The seven marketing pace layers, from slowest to fastest: company, brand, campaign, channel, tactic, iteration, feedback. At the bottom, corporate culture and values evolve over years. At the top, feedback from the market arrives in real time. In between, each layer operates on its own timescale — and the key architectural insight is that the layers need to work together even though they're moving at very different speeds.

Here’s what AI does to this model: it compresses the top layers toward zero.

Tactic, iteration, feedback — the layers that were already the fastest — are now approaching instantaneous. A tactic that took days to produce takes minutes. Iterations that ran on a cycle of days now happen in a single session. Feedback that took hours to collect and interpret can be collected in seconds with synthetic audiences.

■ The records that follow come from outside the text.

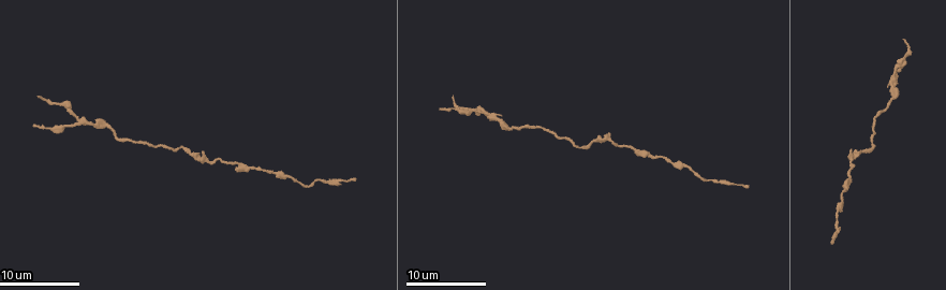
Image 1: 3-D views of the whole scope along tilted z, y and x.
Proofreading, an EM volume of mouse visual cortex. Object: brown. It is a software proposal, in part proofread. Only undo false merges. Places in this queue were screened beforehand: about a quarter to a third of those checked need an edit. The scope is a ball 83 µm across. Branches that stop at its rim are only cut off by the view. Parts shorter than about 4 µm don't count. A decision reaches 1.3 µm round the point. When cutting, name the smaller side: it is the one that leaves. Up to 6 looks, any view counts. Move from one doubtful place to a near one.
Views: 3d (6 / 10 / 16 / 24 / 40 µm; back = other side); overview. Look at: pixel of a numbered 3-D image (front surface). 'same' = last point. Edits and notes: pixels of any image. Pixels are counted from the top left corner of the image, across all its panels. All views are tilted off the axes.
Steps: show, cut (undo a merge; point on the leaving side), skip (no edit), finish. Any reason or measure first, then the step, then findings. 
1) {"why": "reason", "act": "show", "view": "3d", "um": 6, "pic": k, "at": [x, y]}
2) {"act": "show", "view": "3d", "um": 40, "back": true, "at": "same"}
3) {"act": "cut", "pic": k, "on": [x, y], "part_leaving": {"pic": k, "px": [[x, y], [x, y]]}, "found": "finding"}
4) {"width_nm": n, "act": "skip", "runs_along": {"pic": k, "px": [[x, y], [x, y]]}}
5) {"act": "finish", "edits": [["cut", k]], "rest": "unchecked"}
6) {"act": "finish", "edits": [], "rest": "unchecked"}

{"why": "sudden change in width", "act": "show", "view": "3d", "um": 10, "pic": 1, "at": [714, 182]}

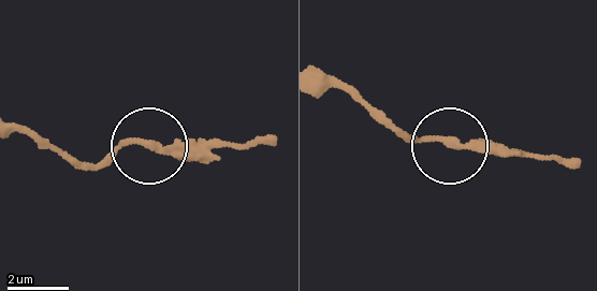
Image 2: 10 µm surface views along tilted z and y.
{"act": "cut", "pic": 2, "on": [193, 148], "part_leaving": {"pic": 2, "px": [[150, 142], [207, 150], [274, 135]]}, "found": "two cells meet here"}

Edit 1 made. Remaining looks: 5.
{"act": "show", "view": "overview"}

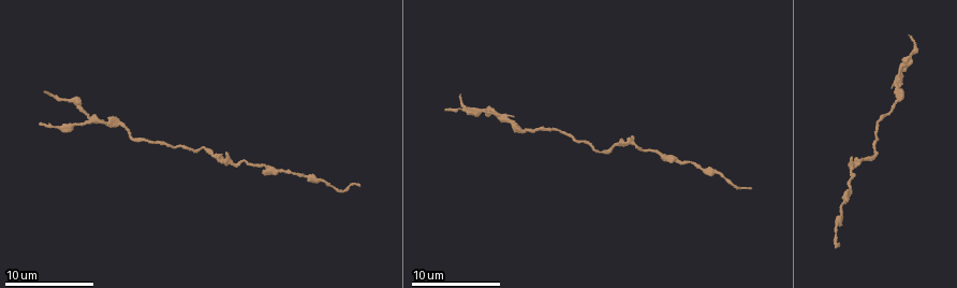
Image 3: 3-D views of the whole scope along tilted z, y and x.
{"why": "thick turns thin", "act": "show", "view": "3d", "um": 6, "pic": 3, "at": [836, 224]}

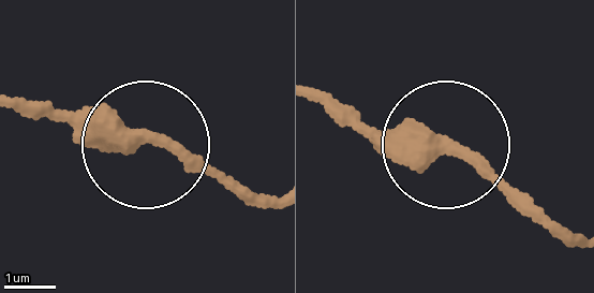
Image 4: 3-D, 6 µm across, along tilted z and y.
{"act": "show", "view": "3d", "um": 6, "back": true, "pic": 4, "at": [450, 149]}

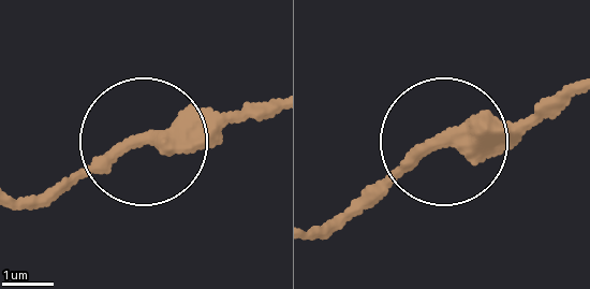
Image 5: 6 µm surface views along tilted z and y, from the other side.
{"act": "skip", "runs_along": {"pic": 5, "px": [[269, 116], [103, 150], [44, 201]]}, "found": "one cell here"}

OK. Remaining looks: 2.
{"why": "three-way junction", "act": "show", "view": "3d", "um": 10, "pic": 3, "at": [90, 116]}

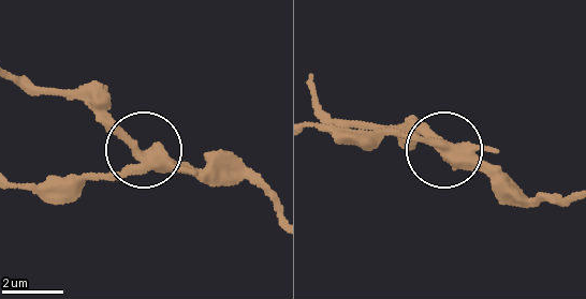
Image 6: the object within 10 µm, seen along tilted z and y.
{"act": "show", "view": "3d", "um": 6, "pic": 6, "at": [136, 157]}

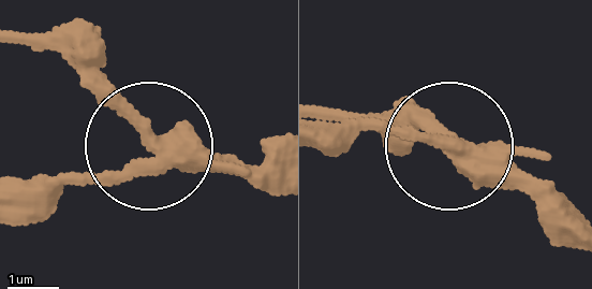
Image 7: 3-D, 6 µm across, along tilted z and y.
{"width_nm": 330, "act": "cut", "pic": 7, "on": [112, 172], "part_leaving": {"pic": 7, "px": [[189, 160], [26, 184]]}, "found": "two cells meet here"}

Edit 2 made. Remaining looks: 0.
{"act": "finish", "edits": [["cut", 2], ["cut", 7]], "rest": "unchecked"}

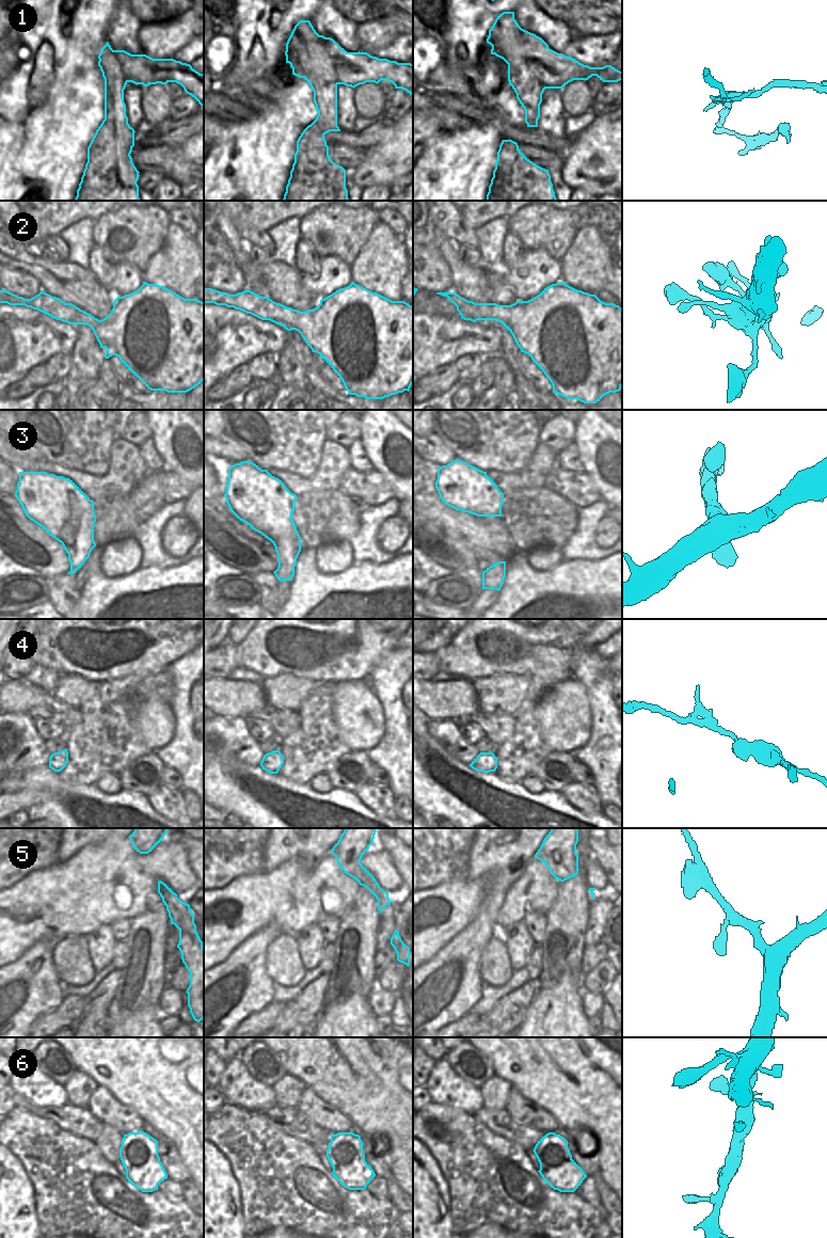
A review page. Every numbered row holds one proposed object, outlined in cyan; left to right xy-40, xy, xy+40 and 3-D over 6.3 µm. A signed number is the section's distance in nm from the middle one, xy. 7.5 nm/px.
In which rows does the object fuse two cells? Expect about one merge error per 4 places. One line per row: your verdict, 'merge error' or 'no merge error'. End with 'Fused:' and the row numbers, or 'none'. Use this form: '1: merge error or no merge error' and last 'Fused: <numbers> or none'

But AI is also reaching down into the middle of the stack. Campaign and channel — layers that used to operate on timescales of weeks to months — are getting pulled upward. When AI can generate a full campaign concept, adapt it across channels, and produce all the assets in an afternoon, those layers start moving at speeds they were never designed for.

Meanwhile, the bottom of the stack hasn’t moved at all. Company culture still changes over years. Brand positioning still changes over quarters. These are deeply human layers — shaped by leadership, relationships, trust, organizational identity — and no amount of AI acceleration touches them.

The gap between the top and bottom of the stack is widening dramatically. And that gap is where things will break.

When tactics and campaigns were slow enough, they naturally stayed aligned with brand and company values. The production timeline itself was a forcing function for coherence — there was time to check, review, pressure-test against strategy. Now the upper layers are spinning so fast that alignment can’t happen by default. It has to be designed in.

This is, I think, one of the most important and underappreciated architectural challenges in AI-era marketing. It’s not just “how do we go fast?” It’s “how do we go fast at the top without losing coherence with the bottom?”

The answer might be counterintuitive: the slow layers become more important, not less. When everything above brand is moving at AI speed, your brand positioning, your values, your company identity become the only stable reference points in the system. They’re the constitution that governs an increasingly autonomous operation.

The companies that invest in clear, deeply understood brand foundations aren’t just strategically sound — they’re architecturally sound. They have something solid for all those fast-moving layers to anchor to.

In a world where anyone can generate anything instantly, knowing who you are is the ultimate competitive advantage. It’s the one thing that can’t be vibed.

Still hacking after all these years,

Scott

P.S. If after reading this, you’re thinking of springing for a copy of Hacking Marketing, I certainly wouldn’t turn down the $2 royalty. However, I’d want you to have the right expectations. Reading it today would be a lot like watching You’ve Got Mail — good story (a marketing-meets-technology love story), but set back in a different time.

P.P.S. One more thing. When I had completed Hacking Marketing and was begging soliciting folks to give “jacket quotes” for the back cover, I took a one-in-a-million shot and reached out to Seth Godin. To my utter surprise and delight, he responded, gave me incredibly positive feedback, and provided an amazing quote.

I was floored! Godin is a legend, and he had been an inspiration to me for two decades. But I had never met or talked with him before. “Go make your ruckus,” he said when he gave me his endorsement.

That generosity of spirit from someone so stratospherically successful to a novice writer like myself touched me deeply. I try to pay that forward whenever I can. I also celebrate that spirit whenever I see it in others. And while it’s sadly not universal, it’s out there when you look for it.